Next morning we got up at 5am and did a walking safari. It was perhaps even more impressive than driving around the previous night. With childish pleasure we had to sneak around like indians, or perhaps malawian warriors is a better analogy, taking care not to make too much noise and also worry about the direction the wind blew. We pretty much saw everything from last night, but it was even more exciting as we could now enjoy all the sounds without the noise pollution of the car. Also, we had with us a guard with a big Mauser rifle to underline the seriousness. Sneaking up on the elephants, the potentially most dangerous animal, was thrilling.
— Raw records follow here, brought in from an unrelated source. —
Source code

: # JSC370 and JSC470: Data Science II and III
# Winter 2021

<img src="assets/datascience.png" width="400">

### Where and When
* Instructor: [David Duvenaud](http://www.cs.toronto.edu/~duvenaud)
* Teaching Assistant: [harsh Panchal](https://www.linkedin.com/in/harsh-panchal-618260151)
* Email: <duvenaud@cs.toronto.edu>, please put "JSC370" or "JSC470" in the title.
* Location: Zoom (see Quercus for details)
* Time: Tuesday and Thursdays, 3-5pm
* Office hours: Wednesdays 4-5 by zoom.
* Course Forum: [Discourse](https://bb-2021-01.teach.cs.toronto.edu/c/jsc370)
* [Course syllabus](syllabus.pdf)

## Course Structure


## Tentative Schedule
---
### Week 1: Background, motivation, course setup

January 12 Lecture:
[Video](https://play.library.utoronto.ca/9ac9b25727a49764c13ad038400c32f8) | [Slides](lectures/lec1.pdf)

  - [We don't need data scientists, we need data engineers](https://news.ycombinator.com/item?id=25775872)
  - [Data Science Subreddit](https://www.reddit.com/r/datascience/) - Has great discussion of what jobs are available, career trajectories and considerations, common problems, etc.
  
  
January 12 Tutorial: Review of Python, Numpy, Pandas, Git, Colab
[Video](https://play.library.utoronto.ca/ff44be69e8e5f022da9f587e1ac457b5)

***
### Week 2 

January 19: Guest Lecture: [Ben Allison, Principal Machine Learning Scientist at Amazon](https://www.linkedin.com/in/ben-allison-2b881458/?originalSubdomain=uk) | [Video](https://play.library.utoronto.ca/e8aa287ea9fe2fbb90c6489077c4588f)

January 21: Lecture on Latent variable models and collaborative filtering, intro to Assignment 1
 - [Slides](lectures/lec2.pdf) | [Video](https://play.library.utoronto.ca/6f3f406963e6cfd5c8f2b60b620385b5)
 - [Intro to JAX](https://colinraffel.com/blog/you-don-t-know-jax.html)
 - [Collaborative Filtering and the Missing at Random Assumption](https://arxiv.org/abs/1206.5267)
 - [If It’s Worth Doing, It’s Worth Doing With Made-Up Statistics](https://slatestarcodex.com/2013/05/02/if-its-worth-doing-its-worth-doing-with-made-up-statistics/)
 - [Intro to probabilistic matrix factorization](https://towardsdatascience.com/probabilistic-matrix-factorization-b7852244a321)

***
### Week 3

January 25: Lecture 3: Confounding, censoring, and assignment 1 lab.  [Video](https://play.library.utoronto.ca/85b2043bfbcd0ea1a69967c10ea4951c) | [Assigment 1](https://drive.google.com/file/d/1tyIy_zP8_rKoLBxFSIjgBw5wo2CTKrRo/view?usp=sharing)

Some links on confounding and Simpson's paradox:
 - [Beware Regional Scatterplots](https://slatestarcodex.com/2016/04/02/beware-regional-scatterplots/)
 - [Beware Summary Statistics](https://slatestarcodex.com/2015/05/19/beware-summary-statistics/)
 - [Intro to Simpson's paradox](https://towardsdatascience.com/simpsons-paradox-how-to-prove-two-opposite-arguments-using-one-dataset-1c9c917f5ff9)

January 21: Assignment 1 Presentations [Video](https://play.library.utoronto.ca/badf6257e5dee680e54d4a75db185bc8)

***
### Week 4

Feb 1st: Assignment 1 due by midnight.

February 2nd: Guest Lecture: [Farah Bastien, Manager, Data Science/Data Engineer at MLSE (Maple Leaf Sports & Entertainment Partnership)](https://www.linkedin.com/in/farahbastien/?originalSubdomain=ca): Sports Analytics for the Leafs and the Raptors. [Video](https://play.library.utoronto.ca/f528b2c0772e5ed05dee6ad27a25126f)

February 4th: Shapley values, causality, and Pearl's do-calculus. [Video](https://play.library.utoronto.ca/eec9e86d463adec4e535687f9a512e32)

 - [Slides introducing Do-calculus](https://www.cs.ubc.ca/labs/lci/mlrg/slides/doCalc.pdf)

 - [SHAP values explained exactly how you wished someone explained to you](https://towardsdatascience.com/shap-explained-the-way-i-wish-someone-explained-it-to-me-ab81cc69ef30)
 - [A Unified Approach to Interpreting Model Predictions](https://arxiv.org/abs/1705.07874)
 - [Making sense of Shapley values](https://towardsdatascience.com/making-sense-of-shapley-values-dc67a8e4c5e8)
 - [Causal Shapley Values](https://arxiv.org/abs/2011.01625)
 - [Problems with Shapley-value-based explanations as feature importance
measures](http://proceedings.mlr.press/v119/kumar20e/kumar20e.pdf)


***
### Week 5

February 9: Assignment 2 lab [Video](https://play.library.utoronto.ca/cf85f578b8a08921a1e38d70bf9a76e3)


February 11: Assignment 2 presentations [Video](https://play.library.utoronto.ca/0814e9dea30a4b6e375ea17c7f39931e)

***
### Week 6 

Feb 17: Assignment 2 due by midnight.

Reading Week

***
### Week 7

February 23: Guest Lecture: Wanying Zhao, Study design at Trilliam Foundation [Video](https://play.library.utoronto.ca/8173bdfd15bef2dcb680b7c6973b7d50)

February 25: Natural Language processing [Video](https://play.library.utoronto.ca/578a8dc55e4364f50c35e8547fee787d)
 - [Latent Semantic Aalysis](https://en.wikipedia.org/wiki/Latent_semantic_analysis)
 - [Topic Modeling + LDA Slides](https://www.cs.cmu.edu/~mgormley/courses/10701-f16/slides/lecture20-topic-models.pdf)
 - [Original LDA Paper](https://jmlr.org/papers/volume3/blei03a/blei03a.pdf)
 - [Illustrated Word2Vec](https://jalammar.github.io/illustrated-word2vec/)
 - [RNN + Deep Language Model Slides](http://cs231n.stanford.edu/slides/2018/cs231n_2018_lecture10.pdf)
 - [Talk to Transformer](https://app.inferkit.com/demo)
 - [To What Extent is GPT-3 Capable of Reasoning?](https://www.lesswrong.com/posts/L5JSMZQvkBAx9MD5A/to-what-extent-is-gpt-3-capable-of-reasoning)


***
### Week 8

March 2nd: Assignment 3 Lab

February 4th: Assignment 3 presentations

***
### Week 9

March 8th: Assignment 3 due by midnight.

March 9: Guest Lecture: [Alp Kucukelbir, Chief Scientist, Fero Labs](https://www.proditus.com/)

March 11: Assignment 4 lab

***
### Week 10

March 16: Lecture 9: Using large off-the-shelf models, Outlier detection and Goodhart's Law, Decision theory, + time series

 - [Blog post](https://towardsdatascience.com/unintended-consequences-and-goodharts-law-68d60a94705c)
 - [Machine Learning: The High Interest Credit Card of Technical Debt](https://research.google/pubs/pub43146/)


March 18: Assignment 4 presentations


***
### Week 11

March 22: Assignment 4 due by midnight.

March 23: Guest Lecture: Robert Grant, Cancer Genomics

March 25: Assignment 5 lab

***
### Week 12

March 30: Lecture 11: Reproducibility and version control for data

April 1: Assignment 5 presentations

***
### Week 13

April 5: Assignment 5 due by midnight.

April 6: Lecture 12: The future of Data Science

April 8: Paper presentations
After the boat trip, we enjoyed a relaxed lunch before going on a boat safari. This time we saw a lot of the same animals coming down to the river to drink. Again, the amount of animals was outstanding. Perhaps there was an animal for every two or three metres along the river edge. In the river, we usually only saw the heads of the
hippos, although we also had some luck and saw them standing in shallow water, plunging into a swim and then a dive upon our approach. Heaps of crocodiles floated around, and some were enjoying the sun on the river shores. Usually they quickly ran into the water when we came too close. The elephants were harder to approach. Wind direction was important, as the animals could smell us coming, similary it was important to keep noise to a minimum. The elephants typically moved away from the shore if they got scared, and we weren't very lucky in getting close to them. However, after enjoying a quiet cool drink in the boat where the river meets a big lake, we returned upon a great view. The elephants were drinking and relaxing only metres away from our boat on some white sand, with a third elephant on the other side of the water. The two elephants slowly left the sand and walked across the water towards the third one, waving air onto themselves with their huge ears. It was an amazing view, with everybody being very quiet so as not to scare the animals. I am sure I took some great photos!
Our excellent guides earn 6000 kwacha a month, which corresponds to about AUD60 or NOK300. Accordingly, we tipped off our friends generously before returing to Blantyre Sunday afternoon, tired but happy.